I have had FOUR long days - It's almost never ending. There are times when our memory is clouded - for whatever reason, we cannot seem to get a clear grip of the picture. Sometimes, when we want something to happen so much, we will externalise when things do not go that way. Instead of taking the situation and staring at it squarely, we begin to make excuses.
It's like getting to a destination. Most would choose the shortest and safest route. We would maximise our fuel or transportation costs to a minimum. Of course there will be times when we opt to take the longer route to soak up the view. For FOUR days now, I have had the opportunity to be part of this silly exchange between this group of people, who are on the same playing pitch, but each representing a different game, i.e. one baseball, one football, one rugby.
AND as spectators, we try to shed light so that only one ball type will be in play - yet it falls onto deaf ears, and blur eyes. Amazingly, even the brain cells have totally ceased to be practical in that, they still believe that they are on the same team.
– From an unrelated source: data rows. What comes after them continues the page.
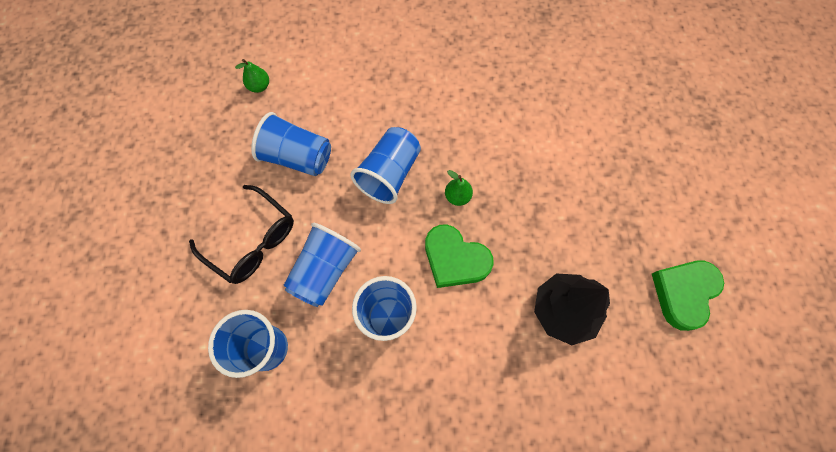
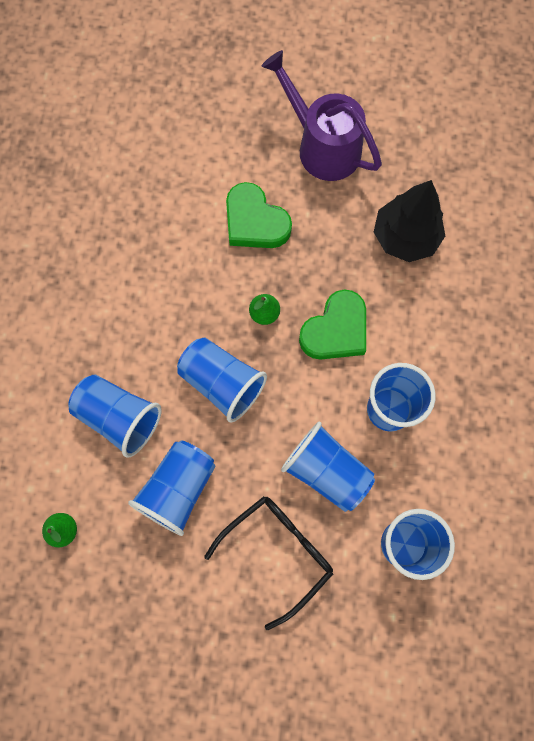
camera: 80 degrees left, 5 degrees up
green heart [652,260,724,331] -> green heart moved to [226,182,292,248]
none -> blue cup [68,374,162,457]
none -> purple watering can [261,50,382,181]

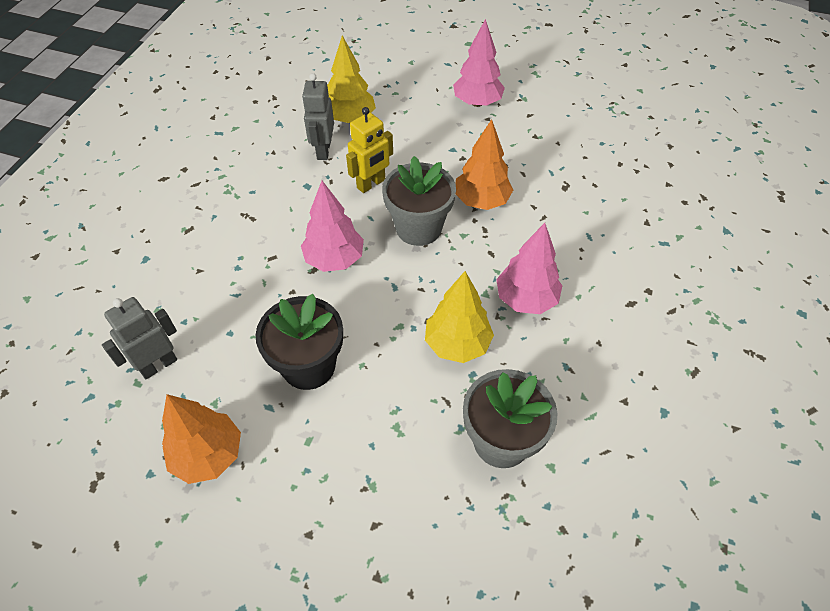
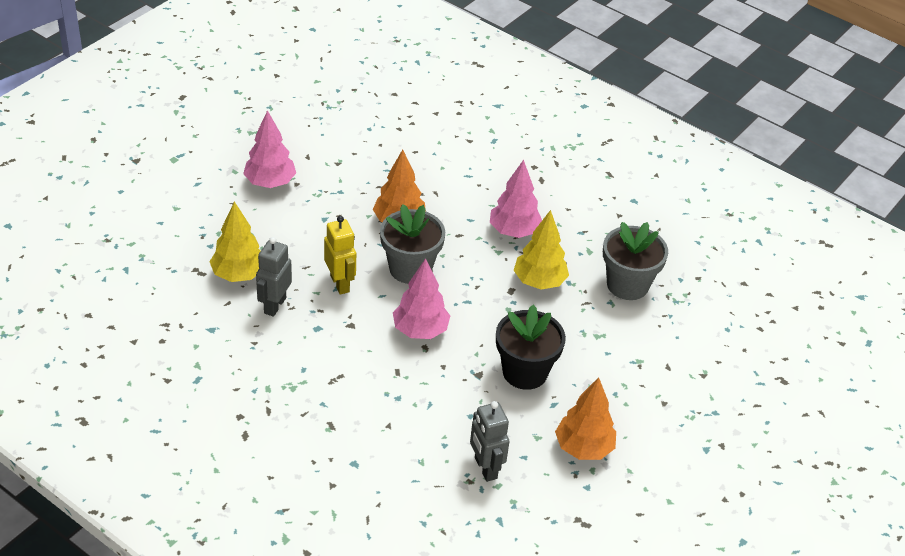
camera: 75 degrees left, 10 degrees down
grey robot [302,73,334,160] -> grey robot turned 90 degrees clockwise [256,237,292,317]

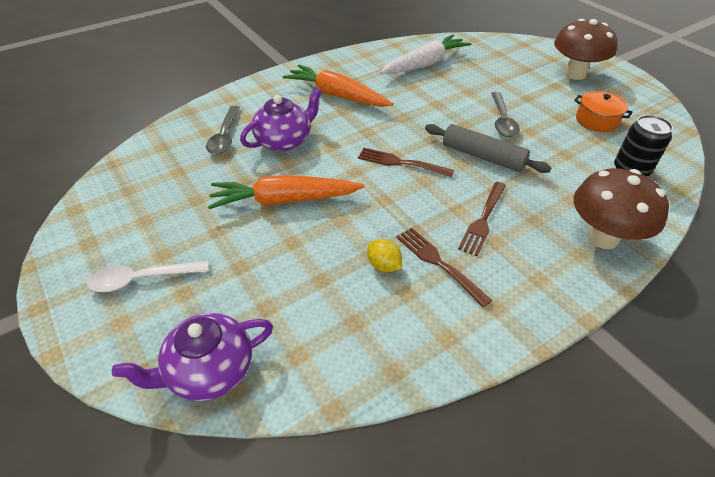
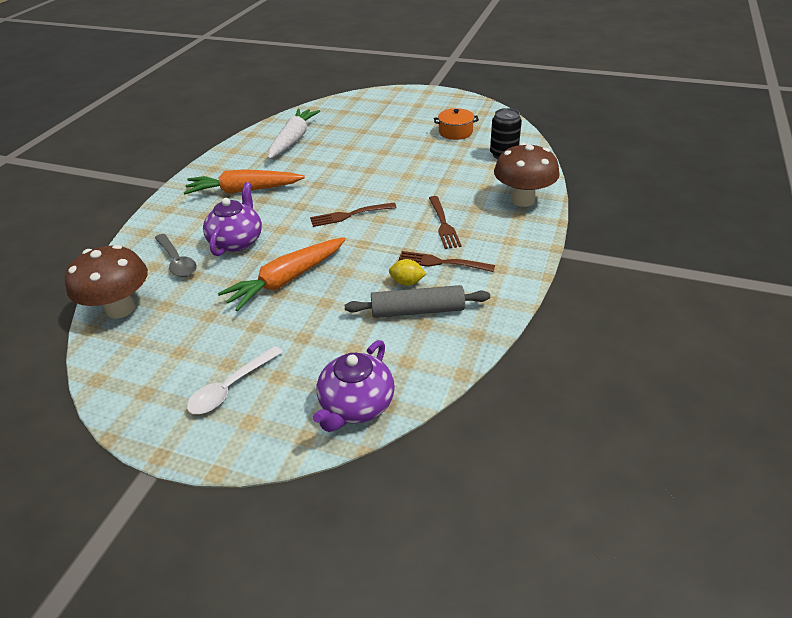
camera: 35 degrees left, 5 degrees down
grey rolling pin [425,124,551,173] -> grey rolling pin moved to [345,285,490,318]
grey spoon [491,92,520,137] -> none
brown mushroom [554,19,617,80] -> brown mushroom moved to [65,245,148,319]

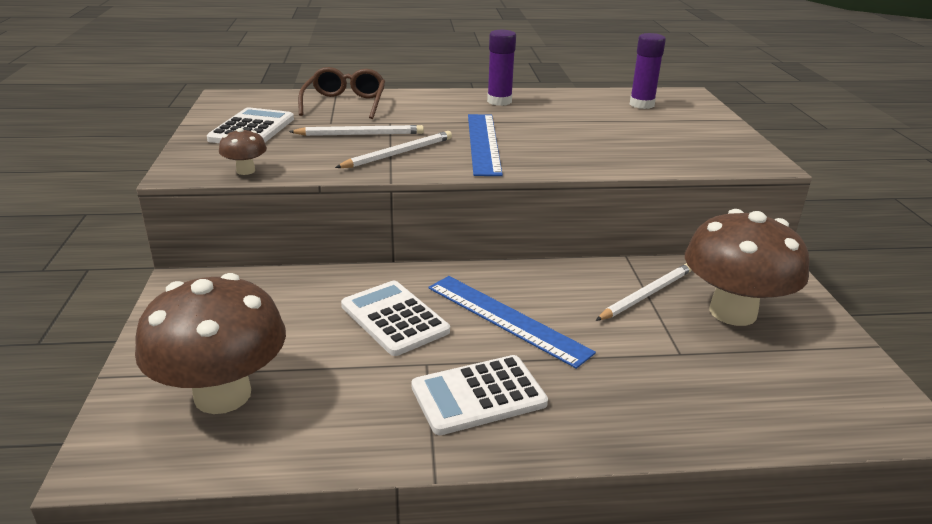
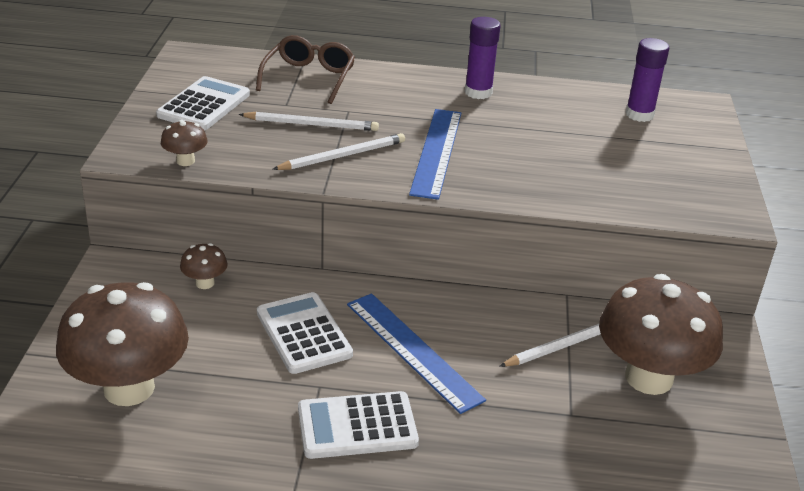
camera: 10 degrees right, 5 degrees up
none -> brown mushroom [180,243,228,289]

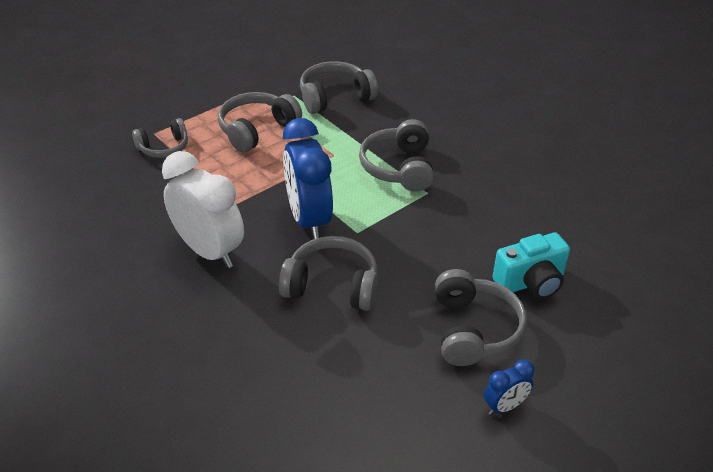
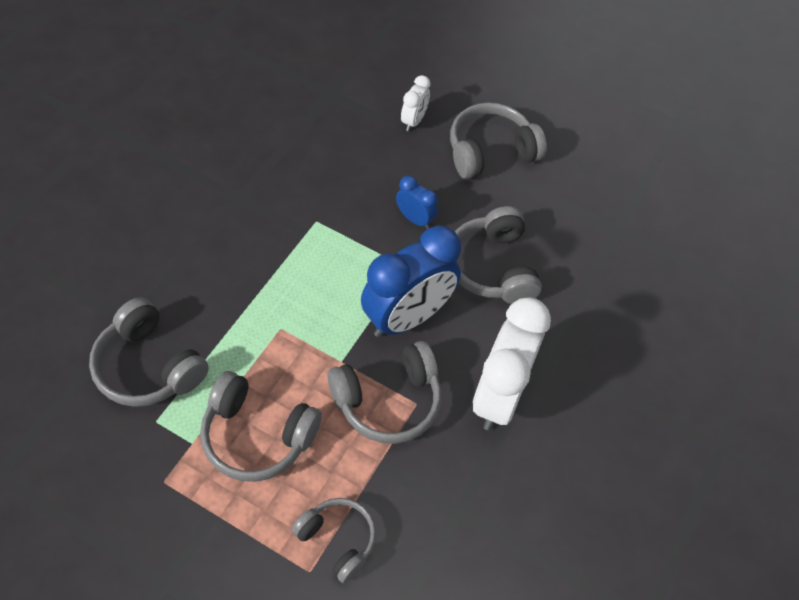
camera: 115 degrees left, 15 degrees up
grey headphones [359,119,434,192] -> grey headphones moved to [327,341,441,444]
blue clock [484,359,534,415] -> blue clock moved to [396,176,438,229]
turquoise camera [493,232,570,299] -> white clock [401,75,430,131]

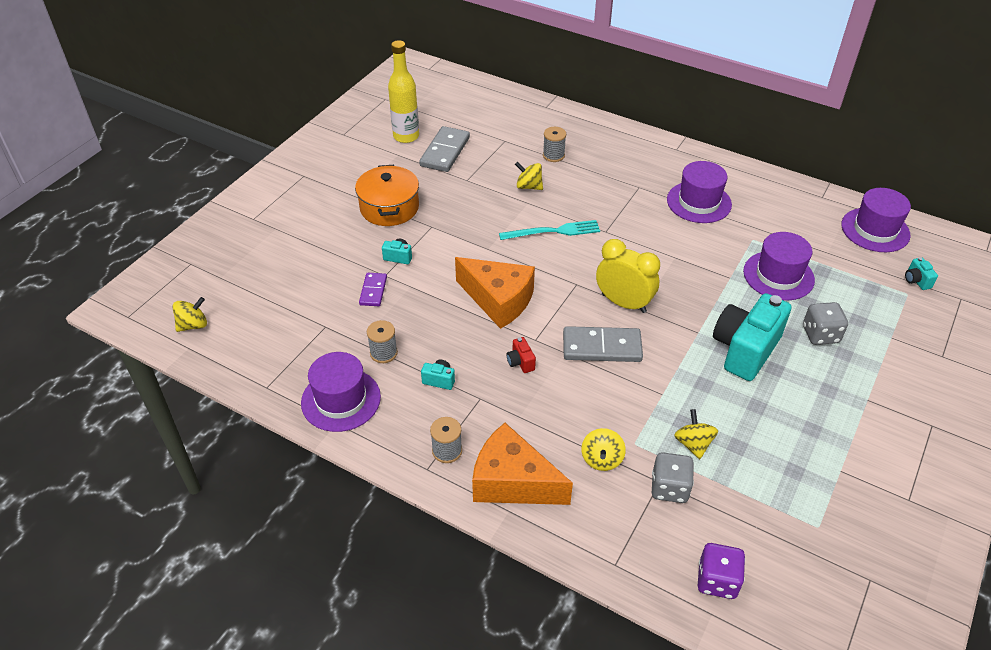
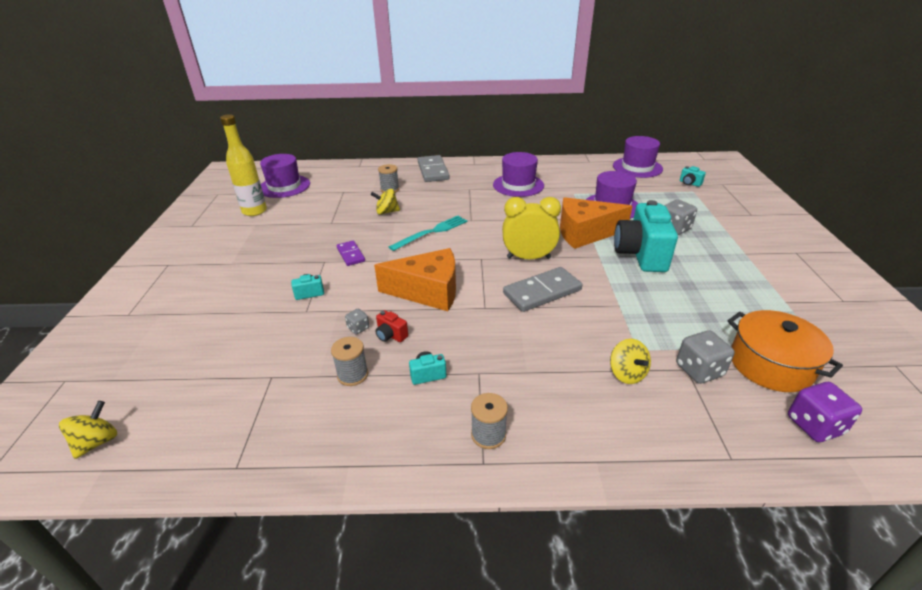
camera: 30 degrees left, 10 degrees down
purple hat [301,352,381,432] -> purple hat moved to [260,154,310,198]
orange pot [355,165,419,226] -> orange pot moved to [727,310,843,392]
purple domino [359,273,387,306] -> purple domino moved to [337,240,365,266]
grey domino [419,126,470,172] -> grey domino moved to [418,155,450,182]
orange cheese [472,423,573,505] -> orange cheese moved to [560,197,632,249]
red camera [506,337,536,373] -> red camera moved to [375,310,408,342]
yellow spinning top [674,409,718,459] -> none
none -> grey dice [345,309,369,335]

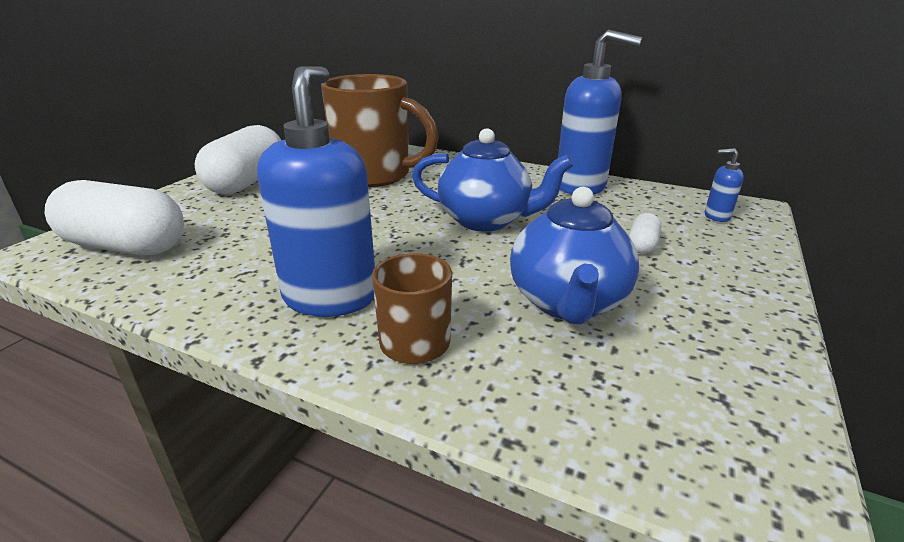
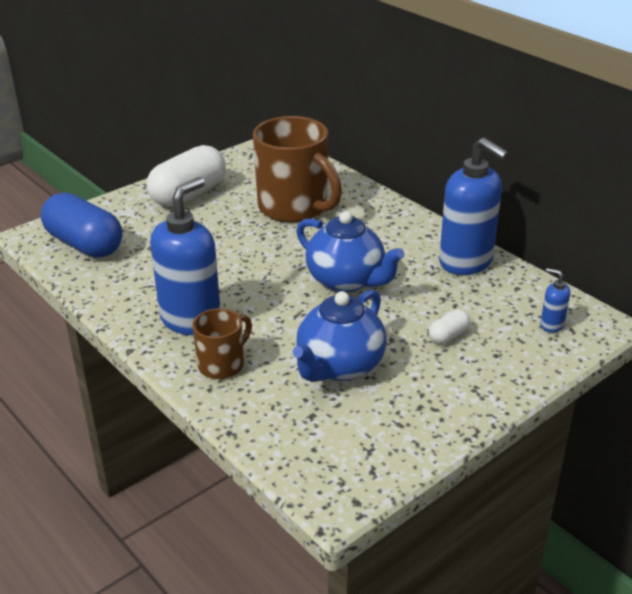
camera: 25 degrees right, 5 degrees up
white capsule [45,180,184,255] -> blue capsule [41,193,123,257]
Therefore, when one asks for clarification, one should not only listen and understand the rationale, but one should also take a step back, and think about the realistic situation. Put aside the emotions and think - the answers are usually right there all along. Stubborness doesn't earn us anything except wasting of time - not just ours, but everyone who was helping us. When the shorter route is available, take it - it's not a trap.